Washington Rules Out Lifting Sanctions against Assad Regime

Thursday, 9 June, 2022 - 06:15
Leaf addressing the Senate Foreign Affairs Committee. (Screengrab)

Barbara Leaf, US Assistant Secretary of State for Near Eastern Affairs, has ruled out any normalization with the regime of Syrian President Bashar al-Assad.

In her testimony before the Senate Foreign Relations Committee on Wednesday, Leaf said: “I want to be clear on what we have not done in Syria, and what we will not do, which is: support efforts to normalize or rehabilitate Bashar al-Assad; lift sanctions on the regime; or change our position opposing reconstruction in Syria until there is authentic, enduring progress towards a political solution.”

“Bashar al-Assad and the coterie around him remain the single largest impediment to that goal,” she added.

Leaf called for the need to hold the Syrian regime accountable for its actions and violations of international laws.

On the humanitarian situation in Syria, she said: “Humanitarian needs are higher than ever, compounded by the COVID 19 pandemic, historic levels of drought, decades of mismanagement and corruption by Assad and his cronies.”
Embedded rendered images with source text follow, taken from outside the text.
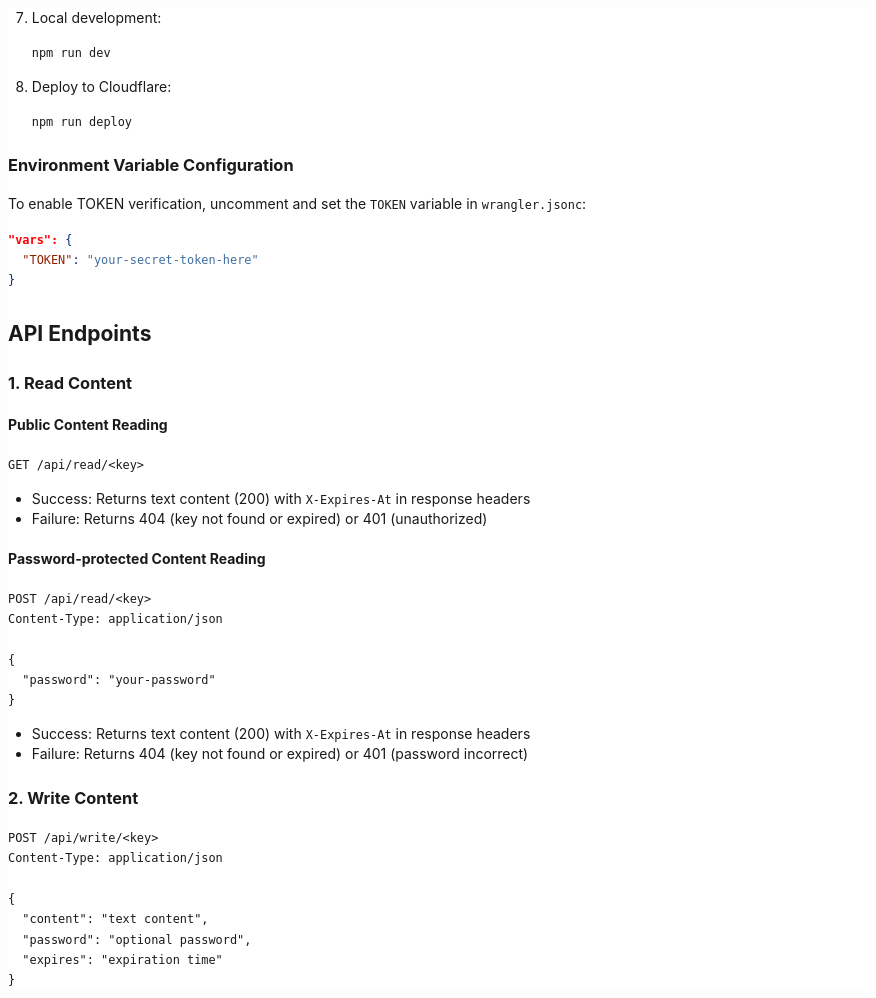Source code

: 7. Local development:
   ```bash
   npm run dev
   ```

8. Deploy to Cloudflare:
   ```bash
   npm run deploy
   ```

### Environment Variable Configuration

To enable TOKEN verification, uncomment and set the `TOKEN` variable in `wrangler.jsonc`:
```json
"vars": { 
  "TOKEN": "your-secret-token-here"
}
```

## API Endpoints

### 1. Read Content

#### Public Content Reading
```
GET /api/read/<key>
```
- Success: Returns text content (200) with `X-Expires-At` in response headers
- Failure: Returns 404 (key not found or expired) or 401 (unauthorized)

#### Password-protected Content Reading
```
POST /api/read/<key>
Content-Type: application/json

{
  "password": "your-password"
}
```
- Success: Returns text content (200) with `X-Expires-At` in response headers
- Failure: Returns 404 (key not found or expired) or 401 (password incorrect)

### 2. Write Content
```
POST /api/write/<key>
Content-Type: application/json

{
  "content": "text content",
  "password": "optional password",
  "expires": "expiration time"
}
```

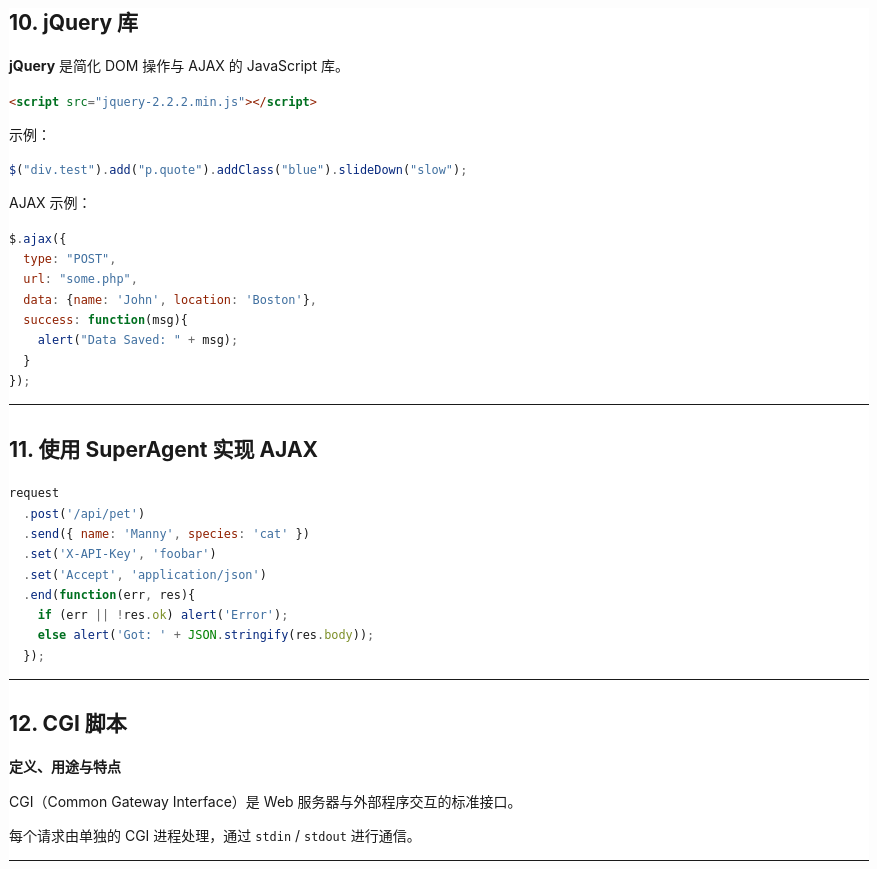 
## 10. jQuery 库

**jQuery** 是简化 DOM 操作与 AJAX 的 JavaScript 库。

```html
<script src="jquery-2.2.2.min.js"></script>
```

示例：

```js
$("div.test").add("p.quote").addClass("blue").slideDown("slow");
```

AJAX 示例：

```js
$.ajax({
  type: "POST",
  url: "some.php",
  data: {name: 'John', location: 'Boston'},
  success: function(msg){
    alert("Data Saved: " + msg);
  }
});
```

---

## 11. 使用 SuperAgent 实现 AJAX

```js
request
  .post('/api/pet')
  .send({ name: 'Manny', species: 'cat' })
  .set('X-API-Key', 'foobar')
  .set('Accept', 'application/json')
  .end(function(err, res){
    if (err || !res.ok) alert('Error');
    else alert('Got: ' + JSON.stringify(res.body));
  });
```

---

## 12. CGI 脚本

**定义、用途与特点**

CGI（Common Gateway Interface）是 Web 服务器与外部程序交互的标准接口。

每个请求由单独的 CGI 进程处理，通过 `stdin` / `stdout` 进行通信。

---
The US Assistant Secretary of State for Near Eastern Affairs listed her country’s priorities in Syria, which include, defeating ISIS and al-Qaeda, increasing access to humanitarian aid, controlling violence by preserving ceasefire agreements, and promoting accountability for the Assad regime’s atrocities.

She pledged to continue “to use all our tools, including the Caesar Act, to press the Assad regime.”

Leaf also stressed the great support for the efforts of UN Special Envoy Geir Pedersen to reach a political resolution to the crisis.

“On existing ceasefires, I would note that we are deeply concerned by recent increased rhetoric from Turkey about potential escalation in Northern Syria and we have stepped up our diplomatic engagements to try and continue to de-escalate any tensions,” she underlined.

Pointing to Iranian influence in Syria, the US diplomat stressed that Iranian forces, including the IRGC, as well as Hezbollah and Tehran-backed armed groups, “threaten the security of our allies and partners, including Israel and Jordan, and play a destabilizing role in Syria.”

Meanwhile, Democratic and Republican members of the Senate Foreign Relations Committee criticized the absence of a clear US strategy in Syria. Its chairman, Democratic Senator Bob Menendez, urged the US and the international community to “hold Assad accountable for his crimes,” calling for an understandable American strategy.

He also criticized normalization with the Assad regime, noting that it “strengthens Iran’s influence and its attacks on the countries of the region.”